Exercise prompt> Pictures stay out of the copy. Repeat exactly the lines from the first entry below through the line that contains "Schedule 1 Amendment", and nothing beyond.

Exercise input>
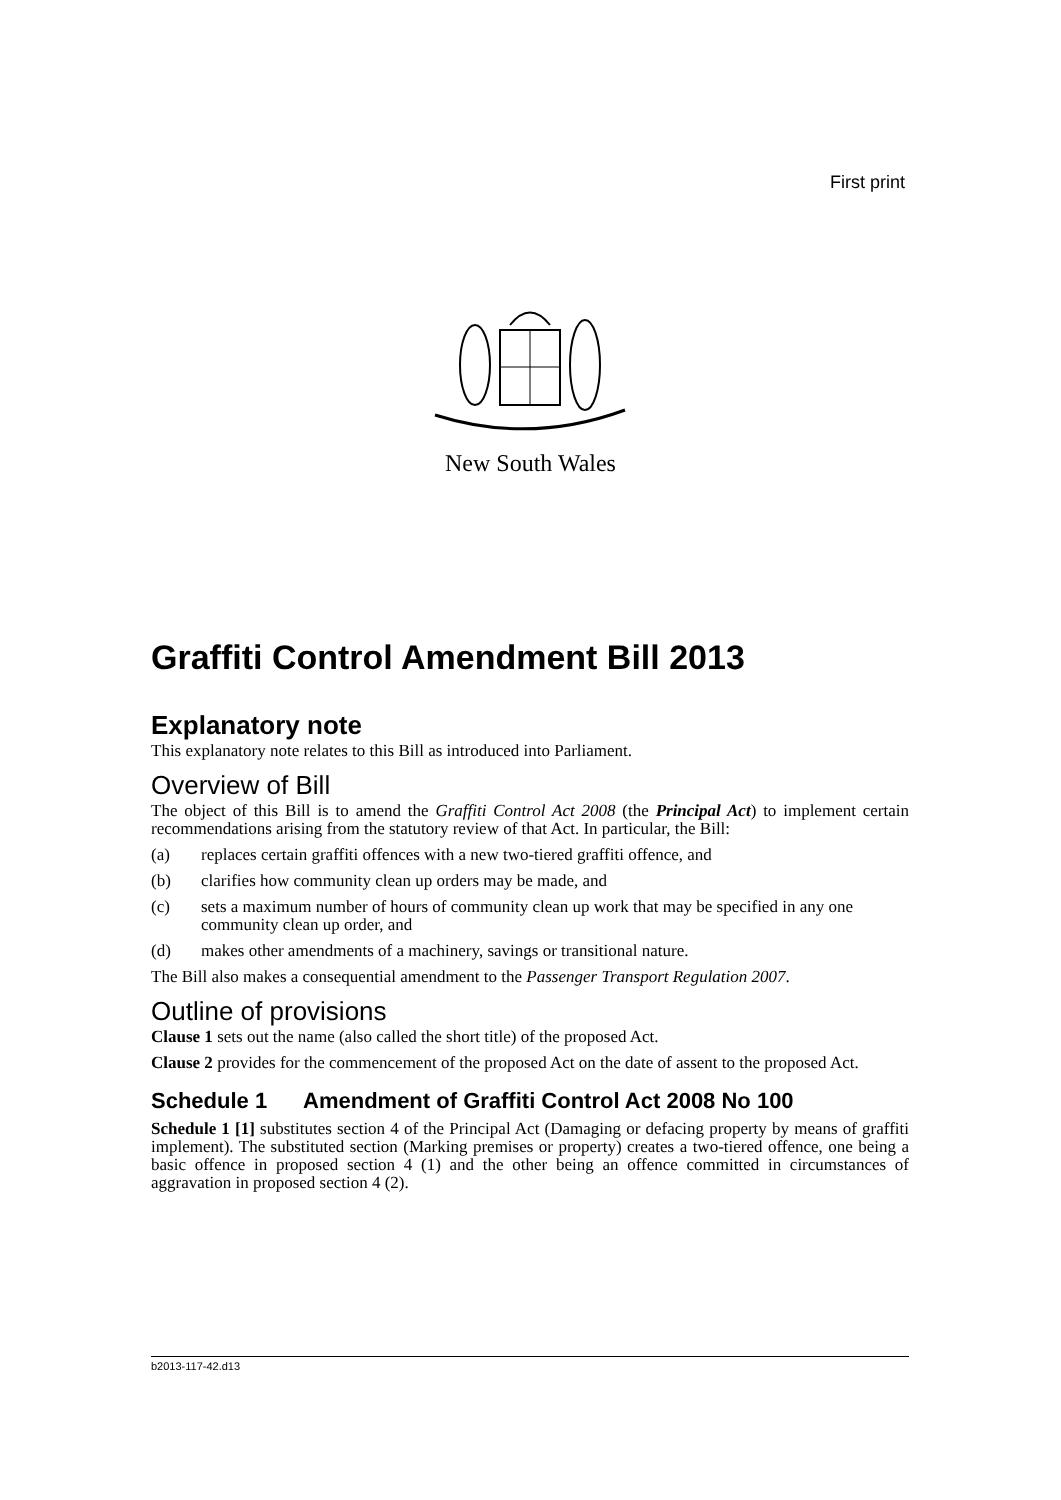First print
New South Wales
Graffiti Control Amendment Bill 2013
Explanatory note
This explanatory note relates to this Bill as introduced into Parliament.
Overview of Bill
The object of this Bill is to amend the Graffiti Control Act 2008 (the Principal Act) to implement certain recommendations arising from the statutory review of that Act. In particular, the Bill:
(a) replaces certain graffiti offences with a new two-tiered graffiti offence, and
(b) clarifies how community clean up orders may be made, and
(c) sets a maximum number of hours of community clean up work that may be specified in any one community clean up order, and
(d) makes other amendments of a machinery, savings or transitional nature.
The Bill also makes a consequential amendment to the Passenger Transport Regulation 2007.
Outline of provisions
Clause 1 sets out the name (also called the short title) of the proposed Act.
Clause 2 provides for the commencement of the proposed Act on the date of assent to the proposed Act.
Schedule 1 Amendment of Graffiti Control Act 2008 No 100
Schedule 1 [1] substitutes section 4 of the Principal Act (Damaging or defacing property by means of graffiti implement). The substituted section (Marking premises or property) creates a two-tiered offence, one being a basic offence in proposed section 4 (1) and the other being an offence committed in circumstances of aggravation in proposed section 4 (2).
b2013-117-42.d13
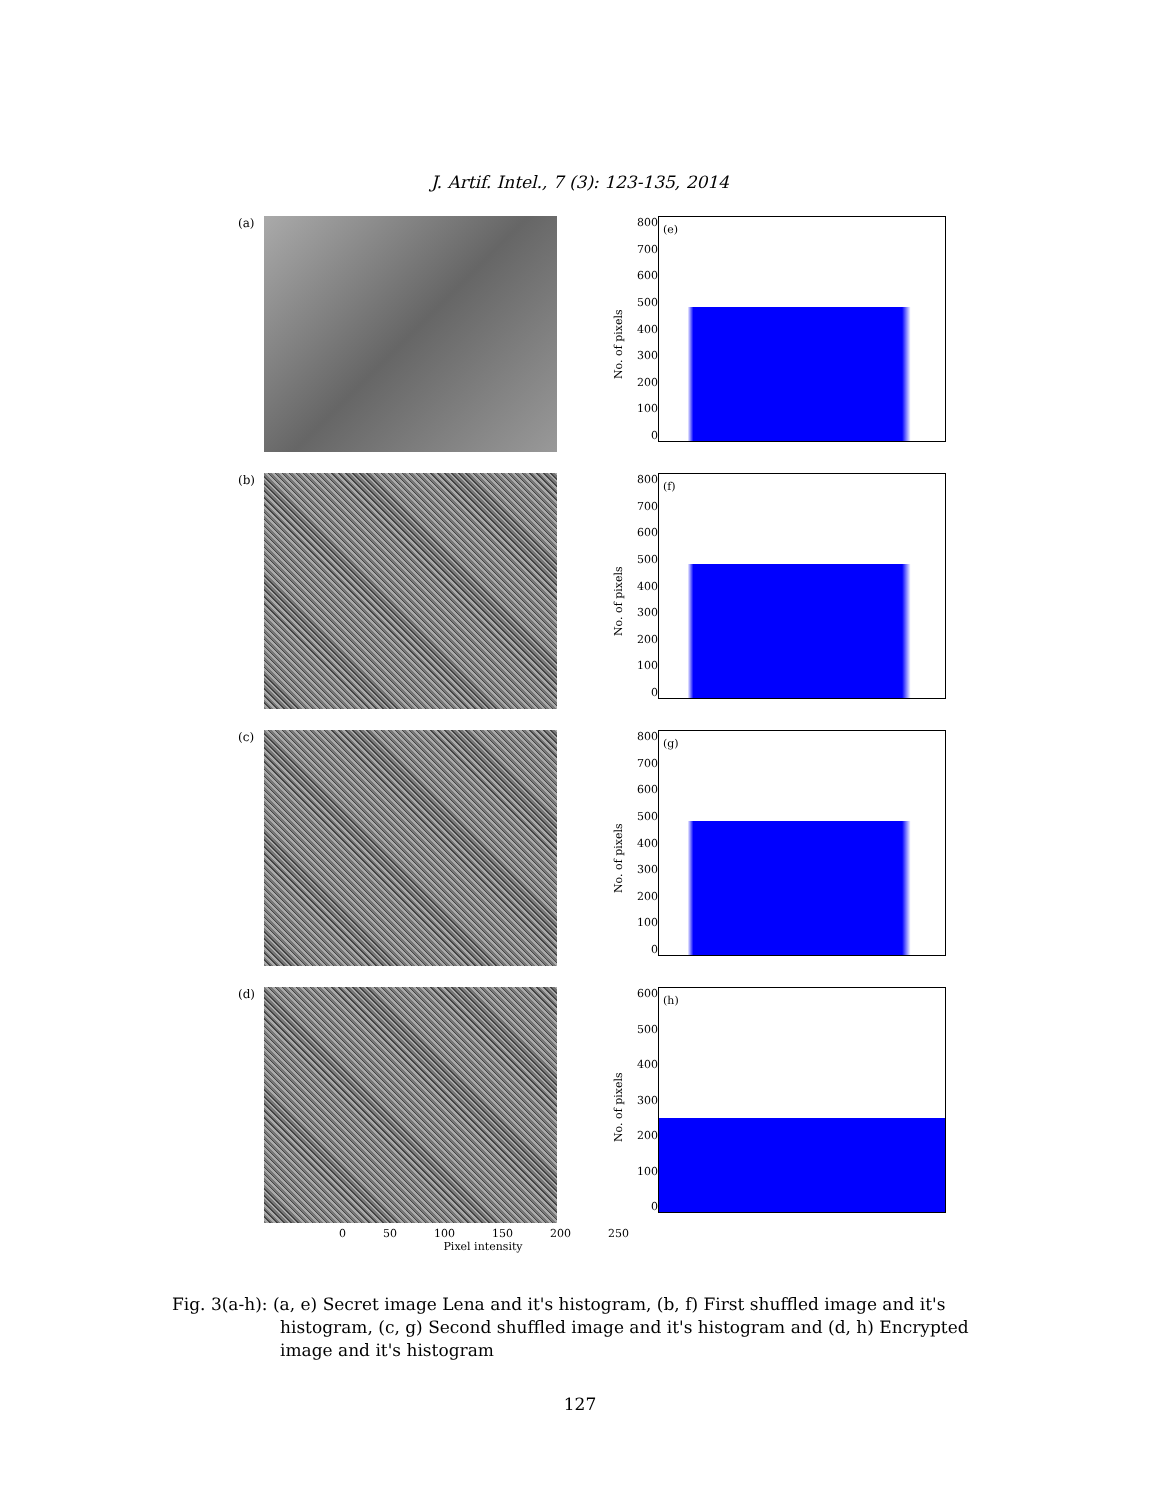J. Artif. Intel., 7 (3): 123-135, 2014
(a)
No. of pixels
800
700
600
500
400
300
200
100
0
(e)
(b)
No. of pixels
800
700
600
500
400
300
200
100
0
(f)
(c)
No. of pixels
800
700
600
500
400
300
200
100
0
(g)
(d)
No. of pixels
600
500
400
300
200
100
0
(h)
0 50 100 150 200 250
Pixel intensity
Fig. 3(a-h): (a, e) Secret image Lena and it's histogram, (b, f) First shuffled image and it's histogram, (c, g) Second shuffled image and it's histogram and (d, h) Encrypted image and it's histogram
127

Solved exercise>
First print
New South Wales
Graffiti Control Amendment Bill 2013
Explanatory note
This explanatory note relates to this Bill as introduced into Parliament.
Overview of Bill
The object of this Bill is to amend the Graffiti Control Act 2008 (the Principal Act) to implement certain recommendations arising from the statutory review of that Act. In particular, the Bill:
(a) replaces certain graffiti offences with a new two-tiered graffiti offence, and
(b) clarifies how community clean up orders may be made, and
(c) sets a maximum number of hours of community clean up work that may be specified in any one community clean up order, and
(d) makes other amendments of a machinery, savings or transitional nature.
The Bill also makes a consequential amendment to the Passenger Transport Regulation 2007.
Outline of provisions
Clause 1 sets out the name (also called the short title) of the proposed Act.
Clause 2 provides for the commencement of the proposed Act on the date of assent to the proposed Act.
Schedule 1 Amendment of Graffiti Control Act 2008 No 100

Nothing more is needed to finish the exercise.